On 7/19/25 3:30 AM, Bart Van Assche wrote:
> On 7/18/25 12:08 AM, Damien Le Moal wrote:
>> How did you test this ?
> 
> Hi Damien,
> 
> This patch series has been tested as follows:
> - In an x86-64 VM:
>   - By running blktests.
>   - By running the attached two scripts. test-pipelining-zoned-writes
>     submits small writes sequentially and has been used to compare IOPS
>     with and without write pipelining. test-pipelining-and-requeuing
>     submits sequential or random writes. This script has
>     been used to verify that the HOST BUSY and UNALIGNED WRITE
>     conditions are handled correctly for both I/O patterns.
> - On an ARM development board with a ZUFS device, by running a multitude
>   of I/O patterns on top of F2FS and a ZUFS device with data
>   verification enabled.
> 
>> I do not have a zoned UFS drive, so I used an NVMe ZNS drive, which should be
>> fine since the commands in the submission queues of a PCI controller are always
>> handled in order. So I added:
>>
>> diff --git a/drivers/nvme/host/zns.c b/drivers/nvme/host/zns.c
>> index cce4c5b55aa9..36d16b8d3f37 100644
>> --- a/drivers/nvme/host/zns.c
>> +++ b/drivers/nvme/host/zns.c
>> @@ -108,7 +108,7 @@ int nvme_query_zone_info(struct nvme_ns *ns, unsigned lbaf,
>>   void nvme_update_zone_info(struct nvme_ns *ns, struct queue_limits *lim,
>>                  struct nvme_zone_info *zi)
>>   {
>> -       lim->features |= BLK_FEAT_ZONED;
>> +       lim->features |= BLK_FEAT_ZONED | BLK_FEAT_ORDERED_HWQ;
>>          lim->max_open_zones = zi->max_open_zones;
>>          lim->max_active_zones = zi->max_active_zones;
>>          lim->max_hw_zone_append_sectors = ns->ctrl->max_zone_append;
>>
>> And ran this:
>>
>> fio --name=test --filename=/dev/nvme1n2 --ioengine=io_uring --iodepth=128 \
>>     --direct=1 --bs=4096 --zonemode=zbd --rw=randwrite \
>>     --numjobs=1
>>
>> And I get unaligned write errors 100% of the time. Looking at your patches
>> again, you are not handling REQ_NOWAIT case in blk_zone_wplug_handle_write(). If
>> you get REQ_NOWAIT BIO, which io_uring will issue, the code goes directly to
>> plugging the BIO, thus bypassing your from_cpu handling.
> 
> Didn't Jens recommend libaio instead of io_uring for zoned storage? See
> also https://lore.kernel.org/linux-block/8c0f9d28-d68f-4800-
> b94f-1905079d4007@xxxxxxxxx/T/#mb61b6d1294da76a9f1be38edf6dceaf703112335. I ran
> all my tests with
> libaio instead of io_uring.

My bad, yes, io_uring does not work reliably for zoned writes because of its
no-wait handling of BIOs and punting to a worker thread for blocking BIOs. But
as I said, tests with libaio did not go well either.

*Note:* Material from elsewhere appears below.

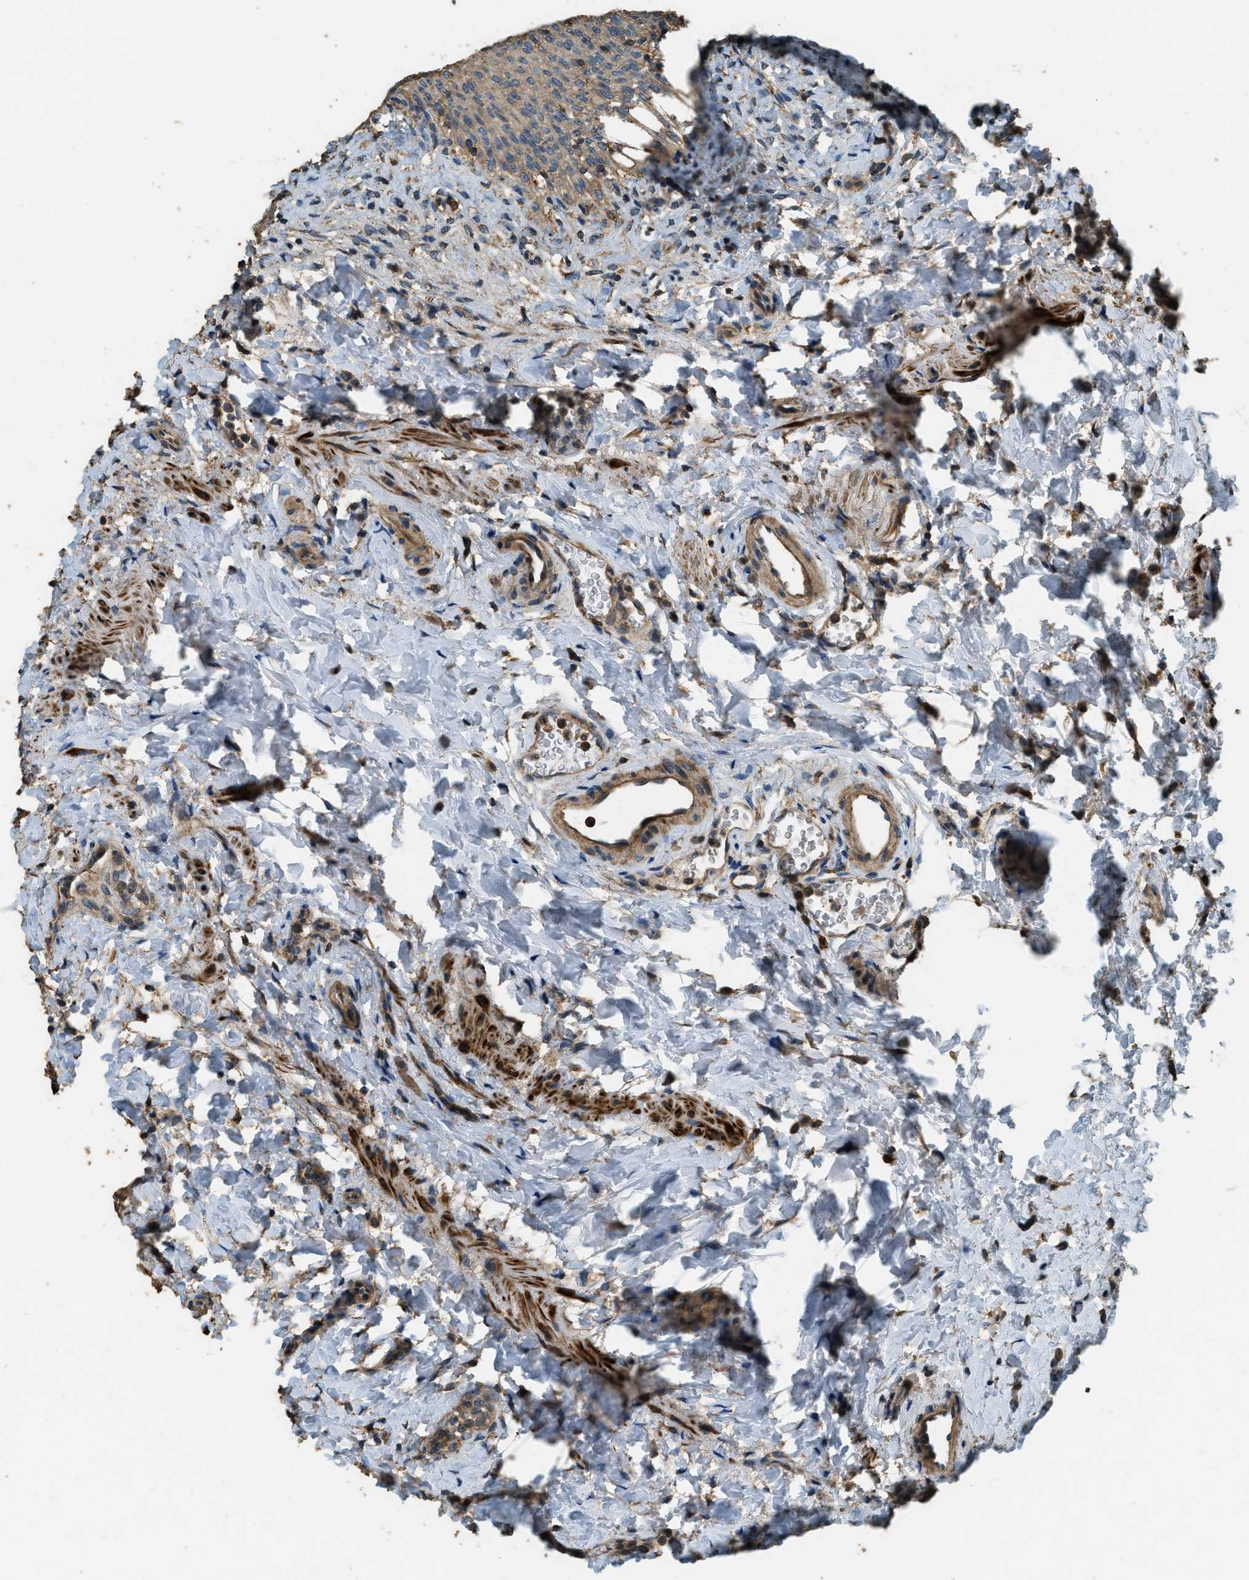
{"staining": {"intensity": "moderate", "quantity": ">75%", "location": "cytoplasmic/membranous"}, "tissue": "urinary bladder", "cell_type": "Urothelial cells", "image_type": "normal", "snomed": [{"axis": "morphology", "description": "Urothelial carcinoma, High grade"}, {"axis": "topography", "description": "Urinary bladder"}], "caption": "Immunohistochemistry of benign urinary bladder displays medium levels of moderate cytoplasmic/membranous expression in approximately >75% of urothelial cells.", "gene": "ERGIC1", "patient": {"sex": "male", "age": 46}}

>> But the same fio command with libaio (no REQ_NOWAIT in that case) also fails.
> 
> While this patch series addresses most potential causes of reordering by
> the block layer, it does not address all possible causes of reordering.
> An example of a potential cause of reordering that has not been
> addressed by this patch series can be found in blk_mq_insert_requests().
> That function either inserts requests in a software or a hardware queue.
> Bypassing the software queue for some requests can cause reordering.
> Another example can be found in blk_mq_dispatch_rq_list(). If the block
> driver responds with BLK_STS_RESOURCE or BLK_STS_DEV_RESOURCE, the
> requests that have not been accepted by the block driver are added to
> the &hctx->dispatch list. If these requests came from a software queue,
> adding these to hctx->dispatch_list instead of putting them back in
> their original position in the software queue can cause reordering.
> 
> Patches 8 and 9 work around this by retrying writes in the unlikely case
> that reordering happens. I think this is a more pragmatic solution than
> making more changes in the block layer to make it fully preserve the
> request order. In the traces that I gathered and that I inspected, I
> did not see any UNALIGNED WRITE errors being reported by ZUFS devices.

So the end result of your patches is that the submission path can still
generates reordering and cause unaligned write errors. Not great to say the
least. I would really prefer something that does not cause such submission
errors to be sure that if we see an error, it is due to the a user bug (user
sending unaligned writes).

-- 
Damien Le Moal
Western Digital Research